“I’m officially the funniest woman in the world − it’s fine, guys, you can touch me,” joked Katerina Vrana, thanking everyone who voted for her in a triumphant video that ended with the phrase “I’ll have to go inside, or else I’ll die”.
She wasn’t exaggerating − much. She was standing in the freezing cold, in Lapland, where the final of the Laugh Factory international comedy competition was being held. People were skiing behind her, while she was thanking her fans, wearing a T-shirt.
“I don’t know why I’m doing this, I thought it would be really funny — I’m freezing”, she laughed.

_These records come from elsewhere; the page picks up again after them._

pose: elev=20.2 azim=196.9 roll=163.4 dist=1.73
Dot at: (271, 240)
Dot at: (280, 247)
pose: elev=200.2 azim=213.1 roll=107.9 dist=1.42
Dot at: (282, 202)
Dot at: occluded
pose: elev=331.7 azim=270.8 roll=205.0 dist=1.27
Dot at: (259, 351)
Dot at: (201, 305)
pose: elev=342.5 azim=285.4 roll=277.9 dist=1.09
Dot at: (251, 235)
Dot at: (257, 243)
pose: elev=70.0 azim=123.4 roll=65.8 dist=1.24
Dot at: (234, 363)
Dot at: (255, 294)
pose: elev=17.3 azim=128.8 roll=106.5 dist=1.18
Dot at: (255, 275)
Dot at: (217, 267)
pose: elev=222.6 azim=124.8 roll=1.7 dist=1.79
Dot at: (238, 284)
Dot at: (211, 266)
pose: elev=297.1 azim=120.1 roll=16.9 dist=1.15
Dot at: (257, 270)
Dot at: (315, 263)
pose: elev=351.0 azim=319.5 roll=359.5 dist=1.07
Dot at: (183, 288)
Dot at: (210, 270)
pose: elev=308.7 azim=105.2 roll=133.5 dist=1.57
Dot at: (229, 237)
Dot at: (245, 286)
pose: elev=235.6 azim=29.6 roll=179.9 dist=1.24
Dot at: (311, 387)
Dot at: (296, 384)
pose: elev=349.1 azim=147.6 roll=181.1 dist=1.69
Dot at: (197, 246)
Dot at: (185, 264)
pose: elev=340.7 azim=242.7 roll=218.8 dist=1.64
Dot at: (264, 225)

For all the freezing environment, Katerina Vrana is hot in the comedy world and this distinction serves as proof. Held by the US chain of comedy clubs, Laugh Factory (a colossal enterprise in the comedy universe, comprising of numerous venues, a magazine, and website), the international comedy competition saw 89 participants from 56 countries engaging in irreverent, hilarious wordplay.
Australia was represented by Celia Pacquola and Michael Shafar, who apparently didn’t make it past the first round. Apart from crowning “the best comedian in the world”, the purpose of the competition was to showcase the diverse nature of comedy and celebrate the art form as a tool for diplomacy. “Laughter brings people closer, succeeding where diplomacy and democracy have failed. It is a universal language. This event highlights an alternative ambassador − the kind that brings diplomacy through a belly laugh,” stated the website.
For the record, this ambassadorship (and the $100,000 that goes with it) went to Harith Iskander from Malaysia. But for Greeks all over the world, it’s the person who came third that is important, winning the world with her hilarious account of her experience of being a Greek in the UK (and the culture clash that ensues).